Before following along with our Jewish friends saying grace after meals on Shabbat, I never noticed Psalm 126, even though as a Christian, I had read all the Psalms a few times before I came to know Israel. Then at every Shabbat meal, I looked forward to singing shir hama’alot (Psalm 126). I couldn’t articulate why, but the text made me happy. It was only after six months of being invited to Shabbat or holiday meals at least three times a month – my husband and I are well taken care of by our Jewish friends – did I discover that my excitement rose when we got to “אָז יֹאמְרוּ בַגֹּויִם הִגְדִּיל יְהוָה לַעֲשֹׂות עִם־אֵֽלֶּה” (Then they said among the nations, the LORD has done great things for them). It makes me happy because that is our story, that’s why we are here in Israel.
It was 16 years ago, right around Yom HaAtzmaut (Israel Independence Day), when we came to Israel with a tour group. I didn’t really want to come. I reasoned that prophet Isaiah said that one day, God would bring about the New Heaven and New Earth, and surely there would be a New Israel also, so why should I bother to see a troubled place that was on CNN all the time. But somehow, we ended up on El Al and landed in Ben Gurion airport. And it was almost immediately that we felt there was something different about this place.
As the late afternoon sunlight turned the Jerusalem Old City Wall golden, our tour bus inched up Derech Hevron like a snail, the tour guide shouted loudly, “traffic jams are great because that means people are coming back!” Where had they been? I was totally clueless. The tour guide took great pride telling us Israel’s modern founding history. Are we really looking at what the prophets wrote 3000 years ago? We marveled at everything that was in front of us.
In the morning, our tour guide greeted us with his hearty laugh, “did the construction wake you up this morning? Welcome to the restoration!” Then we heard about how the swamps were drained and how the desert bloomed; we saw the green hills and the fruit trees and tasted the good fruits and vegetables. We would never have guessed this place was desolate just 70 years ago. We were like dreamers – what reality was this?

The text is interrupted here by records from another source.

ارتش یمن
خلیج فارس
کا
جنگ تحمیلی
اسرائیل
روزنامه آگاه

By the end of the trip, we were convinced God was doing something amazing, with His people, to fulfill the words out of His mouth. We knew we wanted to participate in this reality; we didn’t want to miss out.
16 years since that trip, after quitting my hi-tech job and selling our house, I have volunteered in Israel on volunteer visas for all together five years now. My husband has kept his job and telecommutes between Jerusalem and Kansas City so we can still have a paycheck to pay for the high living cost here. Through these years, we got to befriend many remarkable Jerusalemites. We learned true friendship and what it means to be part of a community. We watched Judaism in action, and that corrected many misconceptions we had. Though we keep our identities as gentile Christians, we get to enjoy the riches of Judaism through our Jewish friends who are always mindful of us. We have come to appreciate the diverse outworkings of Jewish identity and the high cost of being a Jew. And we in turn, are committed to combat anti-Jewish sentiments whenever and wherever we encounter them. This whole journey has been an incredible gift from God.

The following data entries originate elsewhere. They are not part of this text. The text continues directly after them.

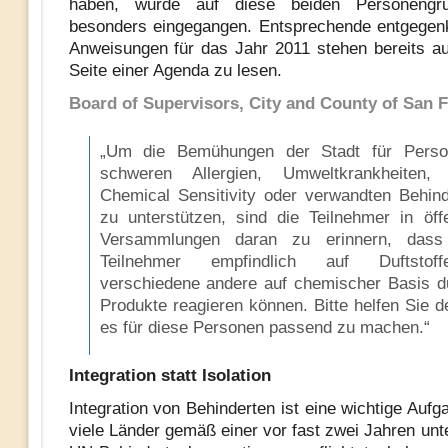
haben, wurde auf diese beiden Personengr
besonders eingegangen. Entsprechende entgege
Anweisungen für das Jahr 2011 stehen bereits au
Seite einer Agenda zu lesen.
Board of Supervisors, City and County of San F
„Um die Bemühungen der Stadt für Perso
schweren Allergien, Umweltkrankheiten, 
Chemical Sensitivity oder verwandten Behin
zu unterstützen, sind die Teilnehmer in öffe
Versammlungen daran zu erinnern, dass
Teilnehmer empfindlich auf Duftsto
verschiedene andere auf chemischer Basis d
Produkte reagieren können. Bitte helfen Sie d
es für diese Personen passend zu machen.“
Integration statt Isolation
Integration von Behinderten ist eine wichtige Aufg
viele Länder gemäß einer vor fast zwei Jahren unt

So if you recite shir hama’alot, please remember us, two people – and I am sure there are a lot more out there – from the Nations who have recognized that God is doing a great thing with you. Even though there are difficulties and growing pains, we are in awe of the progress Israel has made and believe in a bright future for Israel. Happy 68th Birthday, Israel. Thank you for being a light to us!